Was steckt wirklich hinter der Causa Wien Energie?
Bevor Strom aus der Steckdose kommt, wird er bis zu zehnmal an den Energiebörsen verkauft. Ist das gut so, oder lädt es zum Spekulieren ein? War Bürgermeister Ludwigs Alleingang bei Wien Energie richtig? Eine Expertenrunde diskutiert Lehren aus der Affäre
Ist da ein wildes Spekulationsgeschäft schiefgegangen, oder sind die verrückt spielende Märkte dran schuld, dass Wien Energie staatliche Hilfe in Milliardenhöhe braucht? War die Versorgungssicherheit der Bürgerinnen und Bürger in Gefahr? Und warum wird Strom überhaupt in solchen Mengen an Börsen gehandelt?
Rund um diese Fragen wurde diese Woche beim Video-Talk „STANDARD mitreden“ diskutiert und gestritten. Mit dabei war der langjährige Chef des Energieversorgers Verbund, Wolfgang Anzengruber. Er sagt: Die Energiemärkte zu liberalisieren sei richtig gewesen, für Kunden sei damit der Strom günstiger geworden. Doch nun gehöre staatlich eingegriffen: Die Regeln zur Preisfestsetzung zu ändern („Merit Order“) sei das Mindeste.

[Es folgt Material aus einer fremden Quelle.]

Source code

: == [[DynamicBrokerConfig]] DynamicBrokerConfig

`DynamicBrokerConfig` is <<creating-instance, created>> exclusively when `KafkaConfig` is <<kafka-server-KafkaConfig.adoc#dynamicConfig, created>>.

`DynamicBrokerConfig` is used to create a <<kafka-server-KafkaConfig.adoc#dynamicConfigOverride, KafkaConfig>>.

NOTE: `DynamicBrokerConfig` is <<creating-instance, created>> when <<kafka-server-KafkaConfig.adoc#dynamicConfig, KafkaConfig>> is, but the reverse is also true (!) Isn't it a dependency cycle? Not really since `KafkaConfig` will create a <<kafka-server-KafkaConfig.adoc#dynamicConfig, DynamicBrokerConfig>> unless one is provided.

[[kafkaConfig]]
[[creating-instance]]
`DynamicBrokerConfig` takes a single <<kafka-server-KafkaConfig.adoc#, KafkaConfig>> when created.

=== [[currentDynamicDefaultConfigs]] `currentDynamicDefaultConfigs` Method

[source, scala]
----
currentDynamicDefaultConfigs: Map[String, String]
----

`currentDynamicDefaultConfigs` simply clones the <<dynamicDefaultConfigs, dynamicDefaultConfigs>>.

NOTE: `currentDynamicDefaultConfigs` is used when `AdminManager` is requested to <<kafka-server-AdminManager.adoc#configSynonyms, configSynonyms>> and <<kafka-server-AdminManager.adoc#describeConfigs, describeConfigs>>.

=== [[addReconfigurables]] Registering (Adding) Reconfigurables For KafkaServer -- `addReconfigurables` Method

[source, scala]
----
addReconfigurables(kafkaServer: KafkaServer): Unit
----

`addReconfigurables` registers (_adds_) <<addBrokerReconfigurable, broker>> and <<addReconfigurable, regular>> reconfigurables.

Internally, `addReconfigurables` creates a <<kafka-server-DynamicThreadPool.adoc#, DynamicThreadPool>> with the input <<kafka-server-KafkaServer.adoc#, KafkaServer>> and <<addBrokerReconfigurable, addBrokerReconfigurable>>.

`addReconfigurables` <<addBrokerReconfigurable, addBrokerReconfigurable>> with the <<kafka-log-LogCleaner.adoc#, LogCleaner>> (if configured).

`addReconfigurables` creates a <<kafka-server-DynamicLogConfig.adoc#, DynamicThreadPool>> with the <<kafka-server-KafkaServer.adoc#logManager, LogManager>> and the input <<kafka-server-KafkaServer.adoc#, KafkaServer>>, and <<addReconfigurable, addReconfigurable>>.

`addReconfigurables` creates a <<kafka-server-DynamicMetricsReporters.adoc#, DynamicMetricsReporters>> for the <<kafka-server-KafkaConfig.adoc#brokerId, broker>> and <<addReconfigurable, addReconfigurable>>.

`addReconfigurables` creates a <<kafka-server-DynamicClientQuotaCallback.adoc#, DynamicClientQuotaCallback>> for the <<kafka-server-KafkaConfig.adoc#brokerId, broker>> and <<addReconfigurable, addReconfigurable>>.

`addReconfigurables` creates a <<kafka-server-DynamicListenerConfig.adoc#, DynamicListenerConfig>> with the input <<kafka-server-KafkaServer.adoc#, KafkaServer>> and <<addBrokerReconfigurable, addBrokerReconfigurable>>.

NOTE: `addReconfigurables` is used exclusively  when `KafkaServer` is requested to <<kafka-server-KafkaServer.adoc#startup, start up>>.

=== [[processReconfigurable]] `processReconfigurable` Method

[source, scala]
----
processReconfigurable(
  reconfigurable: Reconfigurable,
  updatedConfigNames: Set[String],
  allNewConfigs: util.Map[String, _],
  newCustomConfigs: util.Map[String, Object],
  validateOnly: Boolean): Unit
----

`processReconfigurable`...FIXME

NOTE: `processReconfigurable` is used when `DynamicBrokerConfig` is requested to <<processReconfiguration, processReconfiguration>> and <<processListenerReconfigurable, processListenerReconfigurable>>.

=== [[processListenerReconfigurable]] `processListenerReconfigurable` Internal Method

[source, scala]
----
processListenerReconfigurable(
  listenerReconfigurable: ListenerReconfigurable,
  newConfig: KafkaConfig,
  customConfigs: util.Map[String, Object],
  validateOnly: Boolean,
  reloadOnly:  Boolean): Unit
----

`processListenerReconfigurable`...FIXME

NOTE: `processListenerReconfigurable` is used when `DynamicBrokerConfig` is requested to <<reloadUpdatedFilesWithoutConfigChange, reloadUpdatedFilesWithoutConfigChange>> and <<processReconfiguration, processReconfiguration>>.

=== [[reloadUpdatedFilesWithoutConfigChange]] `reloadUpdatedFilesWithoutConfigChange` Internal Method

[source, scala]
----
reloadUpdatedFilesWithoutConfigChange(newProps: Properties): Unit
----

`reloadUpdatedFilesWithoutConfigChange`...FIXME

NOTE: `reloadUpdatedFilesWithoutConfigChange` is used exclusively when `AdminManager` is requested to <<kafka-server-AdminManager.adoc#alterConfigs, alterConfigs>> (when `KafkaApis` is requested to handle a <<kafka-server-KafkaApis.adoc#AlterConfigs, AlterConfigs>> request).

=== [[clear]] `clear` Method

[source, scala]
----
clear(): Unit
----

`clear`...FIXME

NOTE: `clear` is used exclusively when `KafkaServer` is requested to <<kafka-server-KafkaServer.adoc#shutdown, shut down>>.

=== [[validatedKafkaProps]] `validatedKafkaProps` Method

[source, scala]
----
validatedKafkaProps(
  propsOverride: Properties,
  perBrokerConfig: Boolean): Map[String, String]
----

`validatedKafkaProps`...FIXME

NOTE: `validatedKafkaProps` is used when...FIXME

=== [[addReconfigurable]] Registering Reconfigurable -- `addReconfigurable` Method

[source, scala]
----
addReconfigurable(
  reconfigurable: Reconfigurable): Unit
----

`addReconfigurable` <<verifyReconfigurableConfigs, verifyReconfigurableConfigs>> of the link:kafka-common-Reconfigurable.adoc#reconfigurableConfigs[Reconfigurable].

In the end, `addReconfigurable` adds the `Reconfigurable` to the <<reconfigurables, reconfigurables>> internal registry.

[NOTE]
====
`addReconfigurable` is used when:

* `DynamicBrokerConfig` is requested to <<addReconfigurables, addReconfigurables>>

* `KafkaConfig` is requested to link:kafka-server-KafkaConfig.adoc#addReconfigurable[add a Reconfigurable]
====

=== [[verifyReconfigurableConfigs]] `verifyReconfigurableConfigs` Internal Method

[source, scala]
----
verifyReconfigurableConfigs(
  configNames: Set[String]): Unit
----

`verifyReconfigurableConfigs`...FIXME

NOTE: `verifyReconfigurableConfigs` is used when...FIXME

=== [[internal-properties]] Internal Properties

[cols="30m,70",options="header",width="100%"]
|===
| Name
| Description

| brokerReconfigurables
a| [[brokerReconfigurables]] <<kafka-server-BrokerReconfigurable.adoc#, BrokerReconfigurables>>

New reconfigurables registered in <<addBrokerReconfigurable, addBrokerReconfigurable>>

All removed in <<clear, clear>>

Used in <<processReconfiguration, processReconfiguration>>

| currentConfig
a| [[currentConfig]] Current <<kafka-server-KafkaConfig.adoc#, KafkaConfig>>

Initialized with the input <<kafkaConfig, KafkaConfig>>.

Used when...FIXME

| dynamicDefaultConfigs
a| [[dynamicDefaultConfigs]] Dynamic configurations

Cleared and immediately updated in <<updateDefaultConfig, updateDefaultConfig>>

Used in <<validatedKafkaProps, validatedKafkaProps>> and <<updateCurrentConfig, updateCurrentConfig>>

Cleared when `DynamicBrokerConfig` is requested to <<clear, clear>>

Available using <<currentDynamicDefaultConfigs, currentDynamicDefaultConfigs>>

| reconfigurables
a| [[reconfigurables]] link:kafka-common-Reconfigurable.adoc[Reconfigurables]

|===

Heftig widersprochen wurde ihm da von Lisa Mittendrein von Attac Österreich: Die Logik der Börsen würde Strom- und Gasmärkte nur krisenanfälliger machen. Was ihre Rezepte sind? Die Antworten gibt es im Video.
Mit dabei bei der Diskussion war Lukas Stühlinger, Energie- und Finanzexperte von Fingreen. Er erläuterte, welche Vorschläge nun dazu auf dem Tisch liegen, um die Strompreise runterzubringen, und was diese taugen.
In Unternehmen undenkbar
Der Parteichef der Wiener Grünen, Peter Kraus, und der Jurist Peter Bußjäger sprechen über politische Lehren der Causa. Ist es vertretbar, wenn Bürgermeister Michael Ludwig hier im Alleingang und ohne Kontrolle durch den Gemeinderat 1,4 Milliarden Euro an Wien Energie zuschießen konnte? Bußjäger sieht Reformbedarf für mehr Kontrolle.
Und Ex-Manager Anzengruber sagt, dass in einem großen Unternehmen eine solche Entscheidung nie auf einer Schulter lasten könne. Viel mehr als Spesenabrechnungen habe er als Verbundchef nicht im Alleingang freigeben können.